The Norristown Branch is a railway line in Pennsylvania. It runs 14.6 mi from a junction with the SEPTA Main Line in North Philadelphia to Norristown, Pennsylvania. It was originally built by the Philadelphia, Germantown and Norristown Railroad (PG&N) in 1834, and was a part of the Reading Company system from 1870 until 1976. Today it is owned by SEPTA and hosts the Manayunk/Norristown Line commuter rail service.

== History ==
The Philadelphia, Germantown and Norristown Railroad completed its initial line between Philadelphia and Germantown in 1832. The geography of the Wissahickon Creek frustrated plans to build directly from Germantown to Norristown, so the company built west from what is now 16th Street Junction in North Philadelphia. This line reached Manayunk on October 18, 1834, and Norristown on August 15, 1835. The line followed the east bank of the Schuylkill River and made no crossing of it.

The Philadelphia and Reading Railroad extended its main line down the west bank of the Schuylkill in 1838. The Reading served Bridgeport, across the Schuylkill from the PG&N's terminus at Norristown, but no physical connection existed. This was remedied in 1851 when the Swedes Ford Bridge Company, a lessee of the PG&N, constructed a railway and road bridge between the two locations. This allowed the two railroads to interchange traffic, and some passenger trains of the Reading began using the PG&N depot at Ninth Street and Green Street.

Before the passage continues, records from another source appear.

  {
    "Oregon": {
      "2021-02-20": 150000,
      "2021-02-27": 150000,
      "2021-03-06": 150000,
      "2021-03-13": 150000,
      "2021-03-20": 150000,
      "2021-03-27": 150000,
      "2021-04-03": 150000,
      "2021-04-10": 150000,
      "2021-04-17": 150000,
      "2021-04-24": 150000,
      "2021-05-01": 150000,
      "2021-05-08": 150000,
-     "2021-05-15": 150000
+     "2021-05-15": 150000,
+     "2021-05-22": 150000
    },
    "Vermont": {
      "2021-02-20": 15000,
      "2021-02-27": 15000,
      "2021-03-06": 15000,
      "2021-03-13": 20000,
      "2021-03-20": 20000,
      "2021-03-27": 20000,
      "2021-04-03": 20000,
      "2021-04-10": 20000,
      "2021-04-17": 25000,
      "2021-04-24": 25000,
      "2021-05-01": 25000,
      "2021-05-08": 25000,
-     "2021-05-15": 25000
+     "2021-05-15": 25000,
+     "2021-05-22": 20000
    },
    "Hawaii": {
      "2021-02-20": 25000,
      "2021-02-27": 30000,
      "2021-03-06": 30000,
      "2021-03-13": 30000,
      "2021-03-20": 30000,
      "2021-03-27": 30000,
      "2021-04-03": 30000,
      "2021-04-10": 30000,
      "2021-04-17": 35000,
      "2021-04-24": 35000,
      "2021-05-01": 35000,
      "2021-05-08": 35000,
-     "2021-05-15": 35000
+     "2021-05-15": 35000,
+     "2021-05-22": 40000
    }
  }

The Philadelphia and Reading Railroad leased the Philadelphia, Germantown and Norristown on December 1, 1870. The company continued to exist on paper, and remained the owner of the line between 16th Street Junction and Norristown, although control now rested with the Reading. The Stony Creek Railroad, controlled by the North Pennsylvania Railroad, had built south from Lansdale to Norristown, terminating at Main and Markley, the present site of . This line opened in 1874. The Reading, through the Norristown Junction Railroad, built a connection between the two lines in 1880.

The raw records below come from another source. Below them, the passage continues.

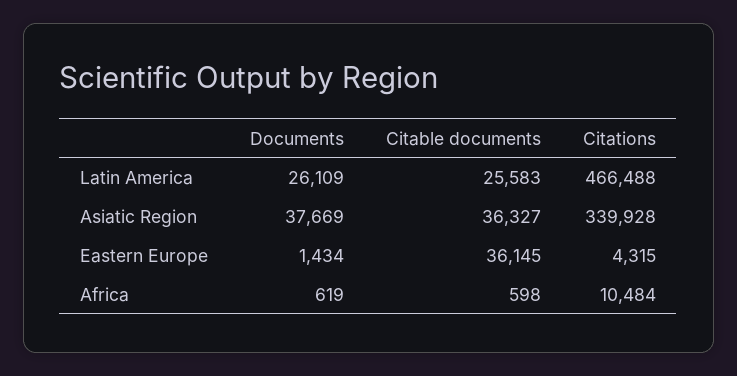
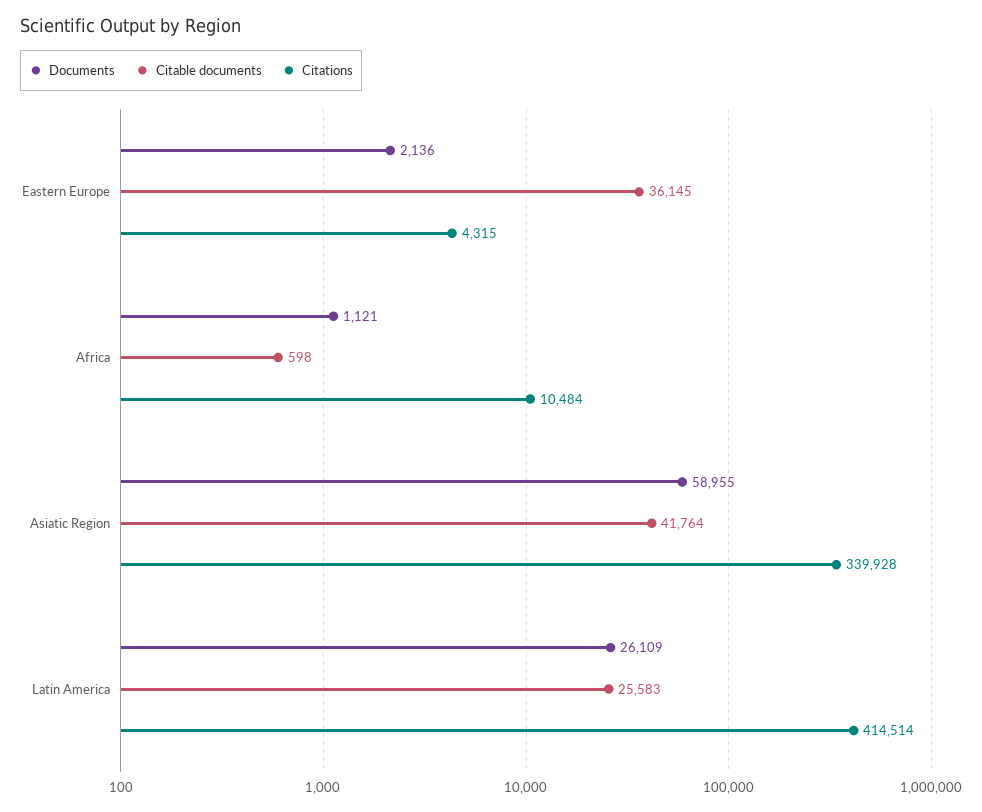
  {
    "Documents": {
      "Latin America": 26109,
-     "Asiatic Region": 37669,
+     "Asiatic Region": 58955,
-     "Eastern Europe": 1434,
+     "Eastern Europe": 2136,
-     "Africa": 619
+     "Africa": 1121
    },
    "Citable documents": {
      "Latin America": 25583,
-     "Asiatic Region": 36327,
+     "Asiatic Region": 41764,
      "Eastern Europe": 36145,
      "Africa": 598
    },
    "Citations": {
-     "Latin America": 466488,
+     "Latin America": 414514,
      "Asiatic Region": 339928,
      "Eastern Europe": 4315,
      "Africa": 10484
    }
  }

Another significant change came in 1903 and opening of a new bridge across the Schuylkill to replace the original connection at Swedes Ford. This new connecting line diverged from the Norristown Branch just west of the former PG&N station in Norristown, crossed Barbadoes Island, and made a connection with the Reading main line. The Reading electrified the branch from 16th Street Junction to Elm Street, on what had been part of the Stony Creek Railroad, in 1933. With the Reading Company's final bankruptcy in 1976, the Norristown Branch was conveyed to Conrail and then SEPTA.

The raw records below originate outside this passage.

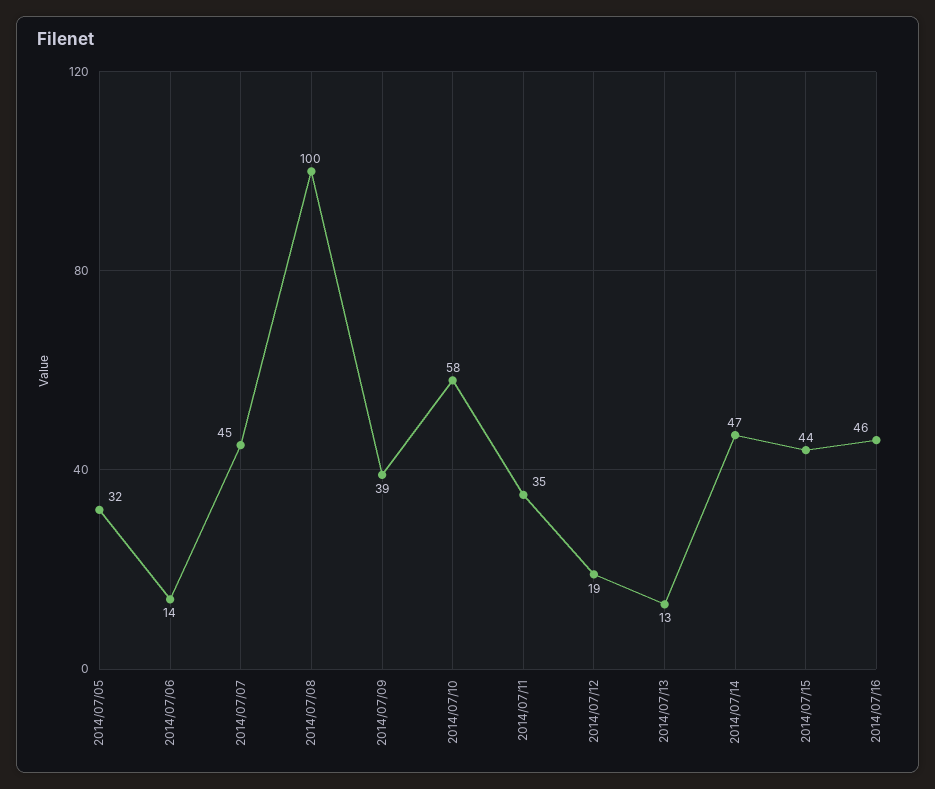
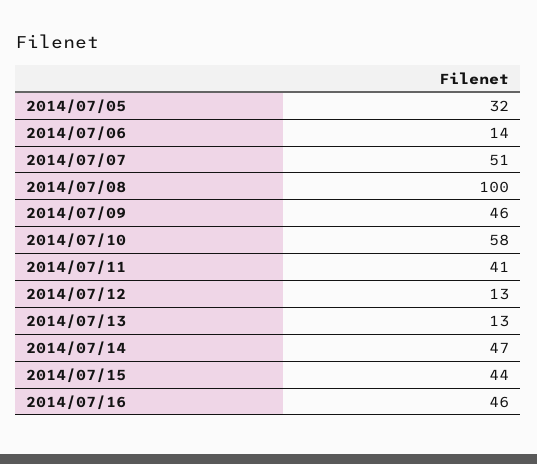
  {
    "2014/07/05": 32,
    "2014/07/06": 14,
-   "2014/07/07": 45,
+   "2014/07/07": 51,
    "2014/07/08": 100,
-   "2014/07/09": 39,
+   "2014/07/09": 46,
    "2014/07/10": 58,
-   "2014/07/11": 35,
+   "2014/07/11": 41,
-   "2014/07/12": 19,
+   "2014/07/12": 13,
    "2014/07/13": 13,
    "2014/07/14": 47,
    "2014/07/15": 44,
    "2014/07/16": 46
  }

Early in 2013, SEPTA began to undertake major operational improvements and physical rehabilitation on branch. Central to this project is the replacement of the 80-year-old wayside automatic block signal system with one that displays only in the operating cab, and operates in both directions on both tracks, thereby allowing greater operational flexibility. Two new remotely controlled interlockings are being constructed to facilitate bidirectional operation, one at Miquon, the other in Norristown between the main station and the Ford Street crossing. An electrified storage track is also being constructed at Miquon to allow for temporary turnback of trains at that station, as the line is periodically subjected to flooding from the Schuylkill River around Spring Mill and Conshohocken. Ongoing replacement of the line's overhead catenary, most of which is 80 years old, will continue along with the signal replacement. Also occurring in conjunction with these projects are the replacement of crossties, renewal of grade crossing surfaces, and trimming of brush and trees alongside the right-of-way. SEPTA activated PTC on the Norristown Branch on August 15, 2016.